→ 課題要件:
- A) 抜粋に出てくる地名は何ですか。すべて挙げてください。
- B) 記録の冒頭から「வசூலிக்கவேண்டும்」を含む行までを、その行も含めて一字一句そのまま書き写してください。

→ 抜粋箇所:
┌──
守田です。(20161012 23:30)

みなさま。このところとても長い間、ブログの更新を怠ってしまいました。大変、申し訳ありません。9月23日の投稿から書いていませんから19日間のブランクを作ってしまいました。これまでで最長です。
理由はこれまでにない密度で講演を依頼いただき、かつまた内容にも大きな幅があったので、準備に追われて「明日に向けて」を書く時間がなかったことにあります。
また四国全県や島根県、鳥取県など、これまで行ったことのなかったところに次々と呼んでいただき、講演小旅行を繰り返してきたことでも時間がとれませんでした。
けして体調不良や精神的不調のためではありませんのでごうかご心配されませんように。
└──
→ データ一覧:
┌──
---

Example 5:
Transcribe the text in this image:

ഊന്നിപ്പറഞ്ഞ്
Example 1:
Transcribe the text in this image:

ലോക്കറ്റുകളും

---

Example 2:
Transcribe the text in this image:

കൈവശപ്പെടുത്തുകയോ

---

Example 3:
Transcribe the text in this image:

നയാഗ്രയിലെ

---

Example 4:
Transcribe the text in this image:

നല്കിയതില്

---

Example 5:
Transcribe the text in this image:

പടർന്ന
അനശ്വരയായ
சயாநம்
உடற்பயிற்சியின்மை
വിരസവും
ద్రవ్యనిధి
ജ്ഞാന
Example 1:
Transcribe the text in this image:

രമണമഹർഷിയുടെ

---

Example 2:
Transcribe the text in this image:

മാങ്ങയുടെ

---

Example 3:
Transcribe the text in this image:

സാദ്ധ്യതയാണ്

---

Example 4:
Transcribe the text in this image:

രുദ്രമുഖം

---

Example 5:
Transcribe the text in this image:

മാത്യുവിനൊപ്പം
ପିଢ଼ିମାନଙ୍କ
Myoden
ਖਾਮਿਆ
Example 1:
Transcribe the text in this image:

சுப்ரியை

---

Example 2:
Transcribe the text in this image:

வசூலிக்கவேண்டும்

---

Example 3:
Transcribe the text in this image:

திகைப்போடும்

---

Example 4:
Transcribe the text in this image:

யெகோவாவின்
└──
→ 回答:
- A) 四国、島根県、鳥取県

- B)
---

Example 5:
Transcribe the text in this image:

ഊന്നിപ്പറഞ്ഞ്
Example 1:
Transcribe the text in this image:

ലോക്കറ്റുകളും

---

Example 2:
Transcribe the text in this image:

കൈവശപ്പെടുത്തുകയോ

---

Example 3:
Transcribe the text in this image:

നയാഗ്രയിലെ

---

Example 4:
Transcribe the text in this image:

നല്കിയതില്

---

Example 5:
Transcribe the text in this image:

പടർന്ന
അനശ്വരയായ
சயாநம்
உடற்பயிற்சியின்மை
വിരസവും
ద్రవ్యనిధి
ജ്ഞാന
Example 1:
Transcribe the text in this image:

രമണമഹർഷിയുടെ

---

Example 2:
Transcribe the text in this image:

മാങ്ങയുടെ

---

Example 3:
Transcribe the text in this image:

സാദ്ധ്യതയാണ്

---

Example 4:
Transcribe the text in this image:

രുദ്രമുഖം

---

Example 5:
Transcribe the text in this image:

മാത്യുവിനൊപ്പം
ପିଢ଼ିମାନଙ୍କ
Myoden
ਖਾਮਿਆ
Example 1:
Transcribe the text in this image:

சுப்ரியை

---

Example 2:
Transcribe the text in this image:

வசூலிக்கவேண்டும்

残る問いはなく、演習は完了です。